Análise O marinheiro
Por: Danúbia Bertola • 17/6/2016 • Trabalho acadêmico • 680 Palavras (3 Páginas) • 1.460 Visualizações
Fernando Pessoa elevou o recurso de heteronímia ao seu mais alto grau criando diversas personas, cada qual com um estilo próprio. No poema “O Marinheiro” constatamos as diferentes vozes do poeta por meio das veladoras. Esse trabalho trata da análise da segunda veladora localizada no segundo paragrafo da página oito do poema retirado do site arquivopessoa.net.
Ao analisarmos a voz da segunda veladora em O marinheiro: “[...] Ao princípio ele criou as paisagens, depois criou as cidades; criou depois as ruas e as travessas uma a uma, cinzelando-as na matéria de sua alma [...].” (PESSOA, 1973 p. 8). Somos movidos a lembrar do texto bíblico, a criação do mundo, que se encontra no livro do Gênesis1.1,13: “No princípio, criou Deus os céus e a terra. [...] E disse Deus: Haja firmamento no meio das águas [...] Houve tarde e manhã, o segundo dia. [...] E disse: produza a terra relva, [...] Houve tarde e manhã, o terceiro dia." (GENEBRA, 2009 p. 9,10).
Gênesis constitui a história da criação, em uma semana, Deus em sua onipotência decidiu dar forma a terra. Assim também, podemos conferir que Pessoa se utiliza dessa ideia de onipotência divina para nos aludir ao processo de construção dos heterônimos. Moisés faz menção a esse ponto de vista:
Os heterônimos podem ser postos na conta de uma fantasia de onipotência laica, demiúrgica, com laivos de divindade: sentir-se Deus, todo poderoso, gerando seres como um demiurgo. Um vento de megalomania, como já temos observado algures, a ravessa os heterônimos e o seu criador. (MOISÉS, 1928 p. 107)

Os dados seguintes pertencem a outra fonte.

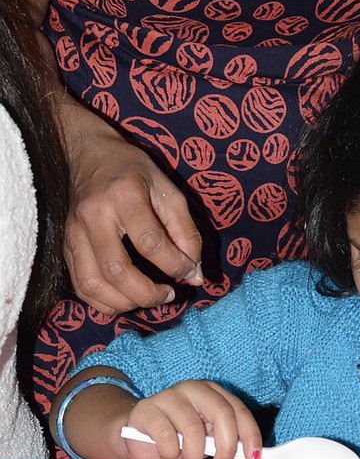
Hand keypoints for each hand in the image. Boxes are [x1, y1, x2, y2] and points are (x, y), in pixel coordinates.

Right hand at [64, 120, 203, 313]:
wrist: (88, 154)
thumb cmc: (134, 171)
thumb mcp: (167, 190)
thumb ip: (185, 232)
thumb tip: (195, 275)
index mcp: (124, 195)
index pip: (150, 242)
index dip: (174, 265)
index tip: (189, 272)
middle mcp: (93, 216)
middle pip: (117, 271)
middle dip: (148, 294)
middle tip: (168, 295)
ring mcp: (73, 233)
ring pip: (93, 284)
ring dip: (124, 304)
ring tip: (148, 299)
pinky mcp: (64, 246)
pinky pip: (80, 286)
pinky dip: (103, 302)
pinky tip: (125, 299)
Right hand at [121, 381, 262, 458]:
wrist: (134, 436)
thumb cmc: (175, 438)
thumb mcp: (205, 442)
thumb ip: (225, 446)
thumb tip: (250, 458)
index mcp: (212, 392)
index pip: (238, 410)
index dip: (249, 435)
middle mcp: (193, 389)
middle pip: (222, 413)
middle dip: (227, 446)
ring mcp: (169, 396)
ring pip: (193, 428)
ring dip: (194, 455)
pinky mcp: (147, 410)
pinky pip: (167, 437)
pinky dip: (171, 453)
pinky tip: (168, 454)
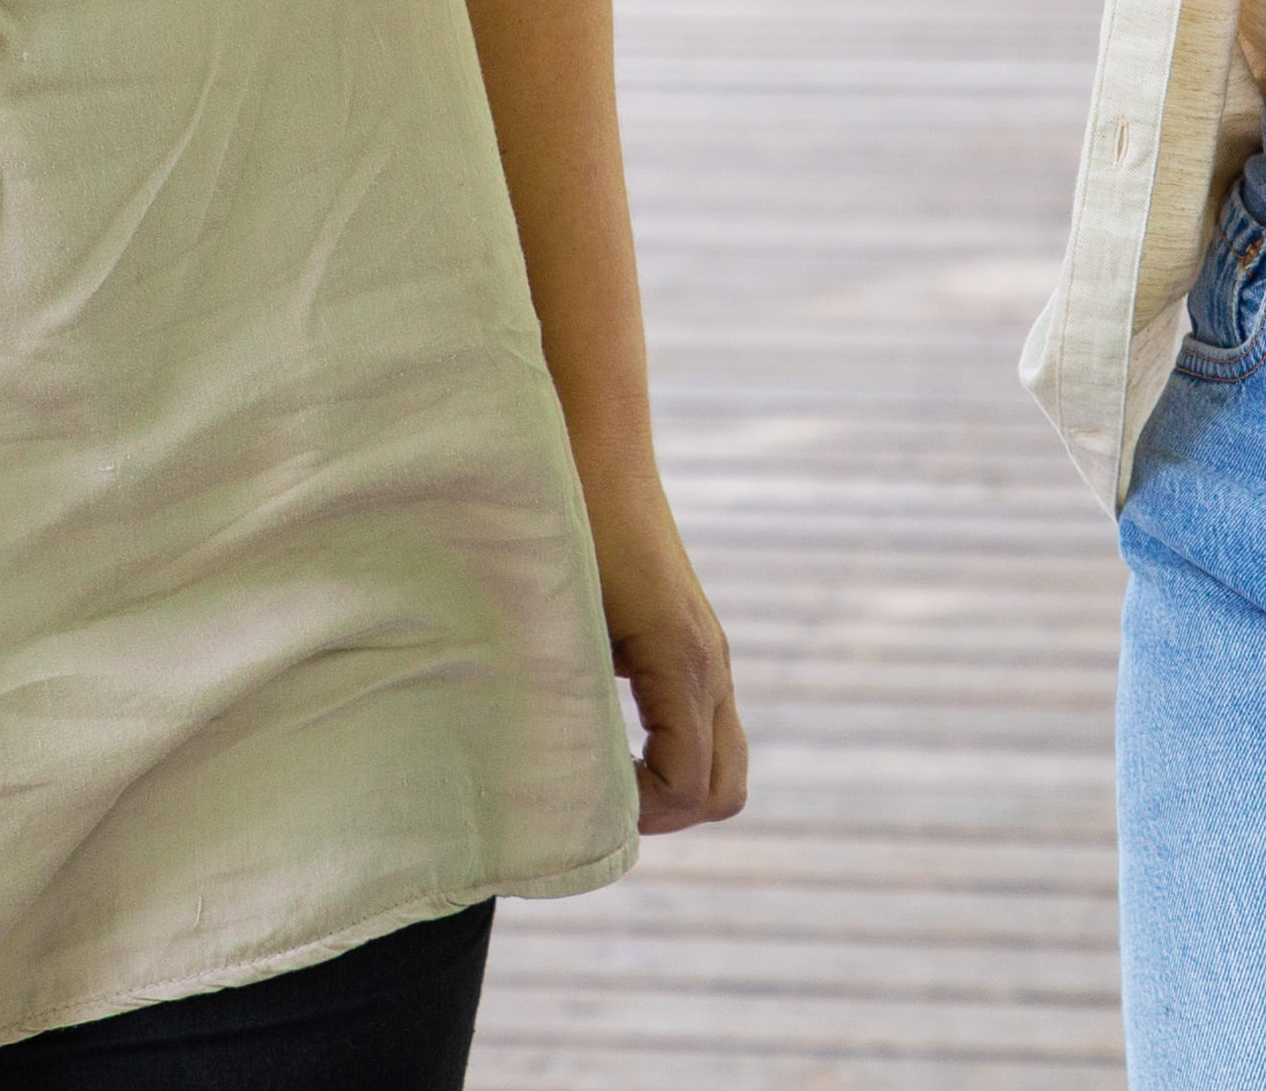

A transtextualidade expõe os aspectos internos ou externos que se dão a partir da relação entre textos. Considerando o processo de criação dos heterônimos de Fernando Pessoa “ele mesmo” e a criação do mundo também somos levados a analisar o texto bíblico de João 1.1,3;14: “No princípio era o Verbo, e o Verbo estava com Deus, e o Verbo era Deus. Ele estava no princípio com Deus. Todas as coisas foram feitas por intermédio dele, e, sem ele, nada do que foi feito se fez. [...] E o verbo se fez carne [...].” (GENEBRA, 2009 p. 1370). Essa leitura faz alusão ao texto de Gênesis1.1 enfatizando a preexistência divina de Deus, o Verbo, que prenuncia sua encarnação ao mundo.
Partindo desse pressuposto também podemos fazer menção desse texto às palavras de Moisés no que se refere à criação dos corpos de linguagem de Pessoa.
Desse nilismo provém a criação dos heterônimos, alter egos a vibrar o mundo de modo particular, ou seja, de determinado, um unívoco e intransferível ângulo, como se encarnassem arquétipos ou visões paradigmáticas, recorrentes no curso da história e do conhecimento. (MOISÉS, 1928 p. 94,95)
Para entender o processo de criação da veladora em análise é necessário que saibamos os conceitos de palimpsesto, hipertexto e hipotexto estudados por Geràrd Genette, presentes no texto Palimpsestos: a literatura de segunda mão:
“Um palimpsesto é um pergaminho cuja primeira inscrição foi raspada para se traçar outra, que não a esconde de fato, de modo que se pode lê-la por transparência, o antigo sob o novo. Assim, no sentido figurado, entenderemos por palimpsestos (mais literalmente hipertextos), todas as obras derivadas de uma outra obra anterior, por transformação ou por imitação. Dessa literatura de segunda mão, que se escreve através da leitura o lugar e a ação no campo literário geralmente, e lamentavelmente, não são reconhecidos. Tentamos aqui explorar esse território. Um texto pode sempre ler um outro, e assim por diante, até o fim dos textos. Este meu texto não escapa à regra: ele a expões e se expõe a ela. Quem ler por último lerá melhor. (GENETTE, 2006).”